PathogenRhizoctonia root rot is caused by the soilborne fungus Rhizoctonia solani. This fungus can be found in most soils and survives as sclerotia (very resistant fungal survival structures) in soil. Yield losses have been reported to be up to 48% in theU.S., but we typically do not see this level of disease in Nebraska.
Both pre-emergent and post-emergence seedling death can occur with this disease. Pre-emergence symptoms are seed decay and are often not visible in the field. Post-emergence symptoms on seedlings will be the appearance of brown to reddish lesions on stems and roots just below the soil line. These reddish brown lesions may become sunken and girdle the stems and kill the plant. Plants may often appear stunted and unthrifty throughout the season or, less commonly, will die. Often the stand will appear uneven because of stunted plants. On older plants, the pathogen causes a reddish brown dry cortical root rot that may extend into the base of the stem. Later in the season, infections at the base of the plant (cortical rot) may result in plants snapping off during high winds. Root rot can greatly reduce nodulation. Foliar symptoms may include yellowing or wilting of leaves. Damage from Rhizoctonia is commonly observed in areas when there is a long history of soybean production with close rotations or during weather conditions not favorable for seed germination and rapid growth of seedlings.

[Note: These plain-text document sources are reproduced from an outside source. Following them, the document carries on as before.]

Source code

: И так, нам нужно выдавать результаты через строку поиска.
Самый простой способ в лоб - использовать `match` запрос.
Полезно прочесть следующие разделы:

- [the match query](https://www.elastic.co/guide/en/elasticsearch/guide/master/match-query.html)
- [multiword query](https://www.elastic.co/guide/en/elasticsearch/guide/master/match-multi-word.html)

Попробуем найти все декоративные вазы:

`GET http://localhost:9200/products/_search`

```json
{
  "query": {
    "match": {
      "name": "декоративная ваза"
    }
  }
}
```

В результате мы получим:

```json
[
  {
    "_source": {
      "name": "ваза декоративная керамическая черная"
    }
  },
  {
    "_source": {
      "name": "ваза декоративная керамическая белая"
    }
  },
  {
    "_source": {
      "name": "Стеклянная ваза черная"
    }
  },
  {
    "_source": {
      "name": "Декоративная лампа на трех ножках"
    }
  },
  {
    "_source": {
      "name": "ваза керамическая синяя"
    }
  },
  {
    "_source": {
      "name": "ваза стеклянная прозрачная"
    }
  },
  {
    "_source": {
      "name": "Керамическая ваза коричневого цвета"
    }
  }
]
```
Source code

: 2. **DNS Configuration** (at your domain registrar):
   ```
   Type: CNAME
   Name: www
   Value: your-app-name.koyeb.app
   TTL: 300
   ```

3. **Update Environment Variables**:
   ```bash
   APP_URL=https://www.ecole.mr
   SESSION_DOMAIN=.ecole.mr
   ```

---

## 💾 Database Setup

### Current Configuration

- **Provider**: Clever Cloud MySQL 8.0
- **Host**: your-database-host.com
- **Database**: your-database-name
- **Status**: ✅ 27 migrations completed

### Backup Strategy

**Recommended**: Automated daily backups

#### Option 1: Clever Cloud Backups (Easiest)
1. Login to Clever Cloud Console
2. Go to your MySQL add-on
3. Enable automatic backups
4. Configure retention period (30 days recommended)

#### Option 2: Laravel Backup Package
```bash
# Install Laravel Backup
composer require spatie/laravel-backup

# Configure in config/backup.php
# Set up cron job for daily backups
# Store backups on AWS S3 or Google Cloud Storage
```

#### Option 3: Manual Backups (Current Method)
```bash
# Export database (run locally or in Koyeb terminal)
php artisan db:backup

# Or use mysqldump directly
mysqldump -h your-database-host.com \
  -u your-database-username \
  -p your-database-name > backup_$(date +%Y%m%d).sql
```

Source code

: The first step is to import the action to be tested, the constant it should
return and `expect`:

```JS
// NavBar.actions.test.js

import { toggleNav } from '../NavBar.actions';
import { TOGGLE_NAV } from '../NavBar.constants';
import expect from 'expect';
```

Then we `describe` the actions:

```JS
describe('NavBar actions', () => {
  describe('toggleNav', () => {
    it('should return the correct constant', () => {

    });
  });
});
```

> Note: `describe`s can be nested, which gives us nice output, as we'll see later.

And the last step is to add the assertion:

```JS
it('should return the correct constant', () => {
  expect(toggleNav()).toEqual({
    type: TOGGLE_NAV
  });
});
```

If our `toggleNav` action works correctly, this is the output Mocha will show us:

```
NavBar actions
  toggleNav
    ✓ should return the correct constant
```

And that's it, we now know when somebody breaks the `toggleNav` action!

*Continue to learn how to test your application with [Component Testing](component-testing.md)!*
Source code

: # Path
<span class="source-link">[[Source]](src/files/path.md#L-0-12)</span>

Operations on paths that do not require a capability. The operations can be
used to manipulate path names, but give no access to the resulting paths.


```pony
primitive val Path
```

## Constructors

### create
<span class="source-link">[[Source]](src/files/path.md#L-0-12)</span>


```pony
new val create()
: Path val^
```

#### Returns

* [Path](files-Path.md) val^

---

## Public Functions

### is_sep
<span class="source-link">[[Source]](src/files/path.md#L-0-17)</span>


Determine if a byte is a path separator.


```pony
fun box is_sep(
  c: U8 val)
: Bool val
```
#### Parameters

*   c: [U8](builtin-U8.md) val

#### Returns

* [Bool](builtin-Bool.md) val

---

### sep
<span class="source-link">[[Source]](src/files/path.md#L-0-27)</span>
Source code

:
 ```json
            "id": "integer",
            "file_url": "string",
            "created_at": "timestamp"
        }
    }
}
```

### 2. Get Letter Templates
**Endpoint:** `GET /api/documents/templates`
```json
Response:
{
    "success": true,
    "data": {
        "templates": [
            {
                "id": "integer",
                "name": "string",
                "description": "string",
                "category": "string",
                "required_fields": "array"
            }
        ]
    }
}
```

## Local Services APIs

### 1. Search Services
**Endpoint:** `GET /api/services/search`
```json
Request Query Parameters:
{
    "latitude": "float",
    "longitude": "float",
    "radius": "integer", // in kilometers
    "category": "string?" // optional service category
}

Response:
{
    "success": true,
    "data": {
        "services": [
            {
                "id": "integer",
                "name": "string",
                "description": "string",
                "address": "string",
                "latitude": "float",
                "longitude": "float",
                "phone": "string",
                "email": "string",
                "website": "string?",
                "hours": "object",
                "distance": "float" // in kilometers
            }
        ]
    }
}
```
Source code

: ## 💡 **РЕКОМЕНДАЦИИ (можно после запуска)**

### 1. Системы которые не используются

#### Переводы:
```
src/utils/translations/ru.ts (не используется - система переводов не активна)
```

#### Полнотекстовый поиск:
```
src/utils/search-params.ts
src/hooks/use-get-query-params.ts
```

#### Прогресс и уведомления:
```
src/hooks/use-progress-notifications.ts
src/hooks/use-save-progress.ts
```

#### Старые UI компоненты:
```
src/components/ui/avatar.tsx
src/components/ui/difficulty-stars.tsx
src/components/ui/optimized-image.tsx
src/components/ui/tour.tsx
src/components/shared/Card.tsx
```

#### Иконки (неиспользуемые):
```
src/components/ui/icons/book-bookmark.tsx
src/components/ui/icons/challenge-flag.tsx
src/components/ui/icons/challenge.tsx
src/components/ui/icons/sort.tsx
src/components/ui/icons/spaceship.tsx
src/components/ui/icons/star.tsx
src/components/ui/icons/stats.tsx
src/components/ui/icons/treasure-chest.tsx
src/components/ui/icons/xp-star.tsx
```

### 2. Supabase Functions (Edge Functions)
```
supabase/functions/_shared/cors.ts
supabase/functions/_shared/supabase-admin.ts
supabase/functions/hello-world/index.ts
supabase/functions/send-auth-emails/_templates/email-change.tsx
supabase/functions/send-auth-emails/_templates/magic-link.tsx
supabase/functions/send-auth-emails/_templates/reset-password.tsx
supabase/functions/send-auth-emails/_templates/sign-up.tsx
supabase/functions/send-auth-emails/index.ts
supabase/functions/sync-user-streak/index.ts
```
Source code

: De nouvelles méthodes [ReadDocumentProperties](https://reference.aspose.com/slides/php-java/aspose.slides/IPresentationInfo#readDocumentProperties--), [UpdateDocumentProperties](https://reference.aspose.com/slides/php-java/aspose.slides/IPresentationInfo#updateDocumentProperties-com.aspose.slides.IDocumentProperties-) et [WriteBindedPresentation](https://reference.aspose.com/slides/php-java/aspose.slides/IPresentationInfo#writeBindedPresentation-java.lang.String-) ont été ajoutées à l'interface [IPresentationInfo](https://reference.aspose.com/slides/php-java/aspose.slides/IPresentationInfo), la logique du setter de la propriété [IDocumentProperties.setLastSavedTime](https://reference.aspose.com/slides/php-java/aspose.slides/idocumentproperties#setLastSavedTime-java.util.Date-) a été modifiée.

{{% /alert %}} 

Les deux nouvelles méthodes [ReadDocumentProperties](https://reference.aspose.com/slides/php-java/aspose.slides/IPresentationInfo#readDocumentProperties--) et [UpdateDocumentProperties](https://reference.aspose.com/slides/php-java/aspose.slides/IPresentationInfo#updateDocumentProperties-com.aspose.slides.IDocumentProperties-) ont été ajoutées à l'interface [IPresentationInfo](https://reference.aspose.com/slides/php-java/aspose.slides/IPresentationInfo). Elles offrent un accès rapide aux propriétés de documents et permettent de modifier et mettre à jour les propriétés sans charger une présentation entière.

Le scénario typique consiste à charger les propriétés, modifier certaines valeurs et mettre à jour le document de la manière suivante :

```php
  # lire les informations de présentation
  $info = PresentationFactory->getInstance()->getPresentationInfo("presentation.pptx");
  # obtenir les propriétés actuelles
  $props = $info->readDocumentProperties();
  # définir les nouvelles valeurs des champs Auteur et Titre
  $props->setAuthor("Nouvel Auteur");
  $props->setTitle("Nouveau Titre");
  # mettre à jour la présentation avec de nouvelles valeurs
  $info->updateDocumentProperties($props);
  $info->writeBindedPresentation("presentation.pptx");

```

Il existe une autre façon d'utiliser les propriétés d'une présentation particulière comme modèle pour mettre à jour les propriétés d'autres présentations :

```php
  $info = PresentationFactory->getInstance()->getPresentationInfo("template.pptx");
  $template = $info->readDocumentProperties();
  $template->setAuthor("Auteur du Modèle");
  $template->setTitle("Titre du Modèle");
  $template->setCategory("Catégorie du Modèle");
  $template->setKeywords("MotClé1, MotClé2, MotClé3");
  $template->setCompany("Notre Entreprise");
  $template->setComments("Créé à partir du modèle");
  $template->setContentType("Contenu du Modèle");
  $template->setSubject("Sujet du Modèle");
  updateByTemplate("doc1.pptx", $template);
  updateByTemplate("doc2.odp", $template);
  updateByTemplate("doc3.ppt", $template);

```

Favorable Environmental Conditions
Damage is usually more common in warm, moist sandy soils, often on the south facing hillsides. This disease is favored by well drained soils and stress to the plant. Stresses which have been observed to favor disease development include herbicide injury, soil insect damage, hail, sandblasting, and soybean cyst nematode feeding.
Avoid any stress to the crop as much as possible. Use appropriate management actions in fields with Soybean Cyst Nematode. Midseason cultivation has been shown to promote new root growth which can reduce damage.